Zalasiewicz et al. 2015: 196
Not yet a reversal of Kant’s statement about chronology and history, the paragraph illustrates how chronological procedures are reinstalled at the core of historiography, raising questions about the quality of time (‘geological’), periodization (‘the Anthropocene time interval as an epoch’), beginnings and origins (‘July 16th 1945’), computation (‘the average rate of one every 9.6 days’) and claims for universality (‘the most pronounced and globally synchronous signal’). In spite of the almost mythological search for the ‘golden spike’, however, the evidence and arguments for different chronological options are not found in mystical numbers like the numerus septuarius, or in Christian dogma, but in the ‘chemostratigraphic record’, that is ‘Anthropocene deposits’ containing a ‘radionuclide signal’. In other words, the spiritual truth of Christian providence has been replaced by the material truth of the stratigraphical composition of the Earth, and, thus, theology by earth systems science. The point of this analogy is not primarily to bring out the metaphysics of science, but rather to emphasize how both of these disciplines – theology and earth system science – impact human history, and that their impact takes the form of questions of dating, periodization and time-measurement, in other words of chronology.

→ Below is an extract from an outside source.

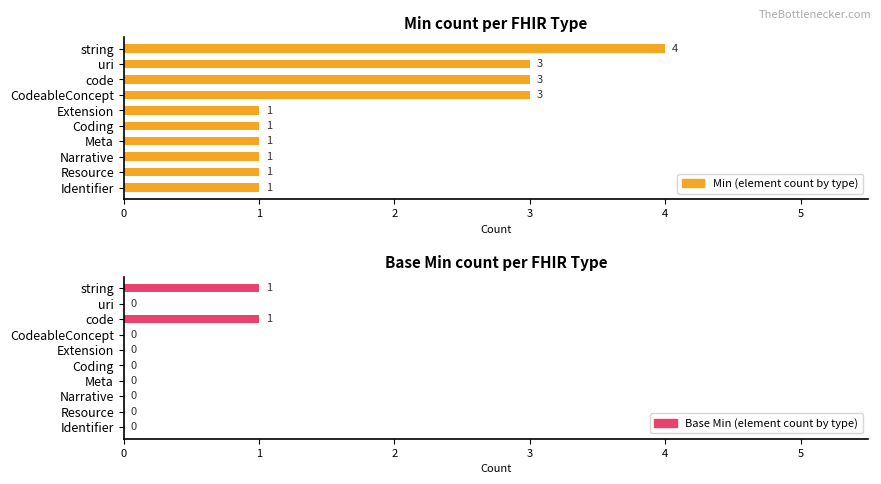

What are all the series names shown in the legend?

Min (element count by type), Base Min (element count by type)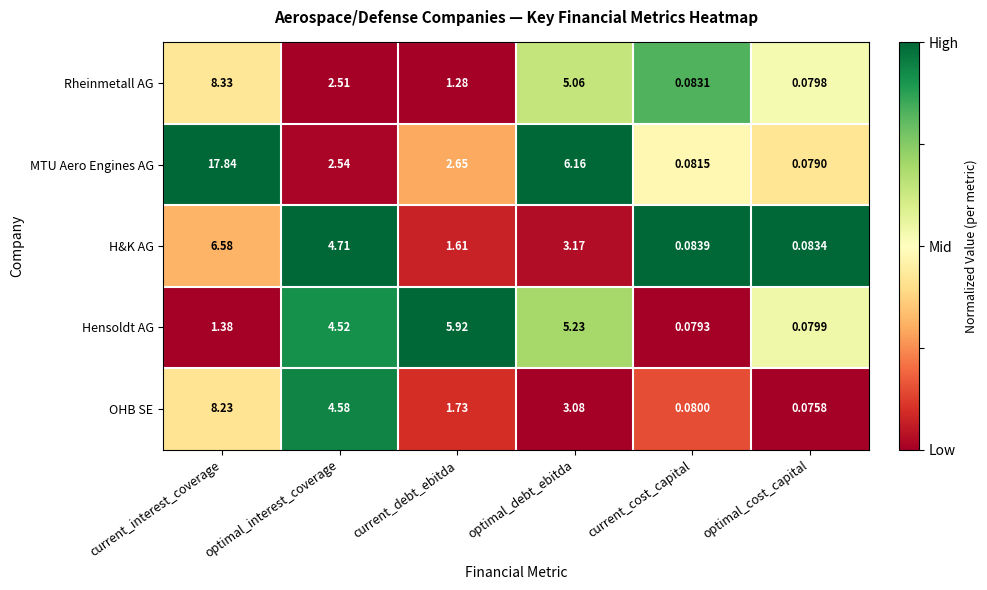

Which series has the largest range (max minus min)?

MTU Aero Engines AG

In conclusion, returning to chronology should not be understood as a return to an early modern knowledge practice, nor should it be taken as a full-fledged historical analogy. Rather, the point of this chapter has been to discuss how new forms of presentism – evoking the present as the scene of a mass extinction event, or of the emergence of humanity as a geological agent – destabilize the modernist principles of time-reckoning and open historiography up to a plurality of competing chronological practices. In the next step, these practices will transform completely the conceptions of subjectivity, agency, and even events in history, as past, present and future humans are inscribed into time frames and timescales that differ radically from the 6,000 years of modernist historiography. In this way the return to chronology will lead to new turns, decentring both the present, the human subject and Western civilization, and giving rise to different narratives of life on the planet.